Although the U.S. recovery felt like it may have been stalling for some of the third quarter, the economy's growth was actually stronger than it was in the second quarter. Gross domestic product (GDP) grew at a 2.0% pace during the three months ending in September 2010, according to the Bureau of Economic Analysis. That nearly matches economist estimates of 2.1% growth and beats the second quarter's 1.7% pace. Breaking down the numbers shows progress in many sectors of the economy. Today's report also provides Democrats the opportunity to exhale, as it could have been much worse.
Let's begin with the chart showing GDP growth since the second quarter of 2006:
You can see that GDP growth remains well below its rate from a few quarters ago, but it's actually higher than it was a year ago. It's in important to bear in mind, however, that this is just a first estimate. Two revisions will follow, and last quarter's GDP was ultimately 0.7% lower than the advance estimate predicted.
Before diving into the numbers, it's actually pretty easy to summarize the U.S. economy's performance in the third quarter. Americans spent more money, particularly on things like services and leisure. Businesses also ramped up their inventories. The trade gap didn't hurt the economy as severely as in the second quarter. That's all the good news. On the other side, there was a drastic contraction in the housing market. Government spending also grew at a slightly slower pace, as did private sector investment.
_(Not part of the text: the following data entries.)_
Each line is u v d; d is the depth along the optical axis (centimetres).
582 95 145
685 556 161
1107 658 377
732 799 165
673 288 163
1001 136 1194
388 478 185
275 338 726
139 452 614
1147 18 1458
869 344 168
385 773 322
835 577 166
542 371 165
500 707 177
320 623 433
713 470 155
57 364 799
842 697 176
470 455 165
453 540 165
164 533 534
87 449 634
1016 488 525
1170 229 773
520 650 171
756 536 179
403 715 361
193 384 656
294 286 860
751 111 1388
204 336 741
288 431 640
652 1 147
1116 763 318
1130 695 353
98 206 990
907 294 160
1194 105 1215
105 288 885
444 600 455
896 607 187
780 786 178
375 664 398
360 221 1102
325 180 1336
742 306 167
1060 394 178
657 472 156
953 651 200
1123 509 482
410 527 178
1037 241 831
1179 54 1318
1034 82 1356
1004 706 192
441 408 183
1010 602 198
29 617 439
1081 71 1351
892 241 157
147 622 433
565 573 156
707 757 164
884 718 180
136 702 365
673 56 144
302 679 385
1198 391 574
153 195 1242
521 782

This news should come as a huge relief to Democrats. Although it won't help them much at the polls, at least it won't hurt them. Growth was still rather modest at 2.0%, but if it had declined from the second quarter, then Republicans would have a priceless talking point to dwell on. Instead, the Democrats can continue to assert that their economic policies have resulted in steady growth, while the Republicans will keep arguing that those policies have failed to allow growth to be as brisk as it would otherwise be.
Now, let's dig into the numbers.
Although we hear businesses complain that consumer demand is weak, spending actually increased by 0.6%. It was responsible for 1.8% of the 2.0% growth in the quarter.
Spending on goods grew, but that growth was a little slower than in Q2. This was mostly due to weak growth in auto sales. One of the biggest reversals in consumer spending came from non-restaurant food purchases, which rose 0.9% after a decline in the prior quarter. Americans spent less on clothes and gasoline, however.
Services spending grew at a brisker pace than in the second quarter. Most of that spending came from utilities and health care. But recreation spending contributed the most to GDP growth since late 2006 and increased for the first time since early 2009. That's a pretty important result, as it shows American consumers are becoming comfortable enough with their finances to spend more on leisure.
Third quarter investment growth was half what it was in the second quarter. That's mostly due to fewer home sales. Residential investment brought growth down by 0.8%. Business spending on equipment and software also grew at a slower pace than in the prior quarter. Firms did, however, spend more on inventories, by a substantial 67.9%. This implies they are becoming more optimistic about future sales.
Another relatively good result was the trade gap. Although, overall, this component still subtracted 2.0% from GDP growth, that's a lot better than in the prior quarter, when net exports brought down growth by 3.5%.
Exports grew 1.2% in the third quarter, which was slower than the prior quarter's 2.2% pace. Imports also grew in Q3, by 4.1%. That's wasn't as harmful to GDP as Q2's 7.5% jump in imports, however.
Finally, the government grew a little more slowly in the third quarter. On the federal level, its growth rate was nearly identical to that in Q2 at 2.1%. But on the state and local level, spending actually declined slightly, by 0.1%.
Overall today's report provides some reason for optimism. The economy grew more quickly in the third quarter than in the second, and that was in spite of an extremely weak housing market. The economy's progress also can't be attributed to government spending, which actually grew slightly slower than it did in Q2. In general, consumers felt a little more comfortable spending, and businesses more aggressively ramped up their inventories. Although net exports aren't helping the U.S., they didn't hurt the nation as badly as they did in the second quarter. While 2.0% GDP growth isn't incredible news, it certainly indicates that the recovery hasn't changed direction: it's just slower than Americans would prefer.
Note: Component growth rates cited above are not annualized, but overall GDP growth and component contributions are.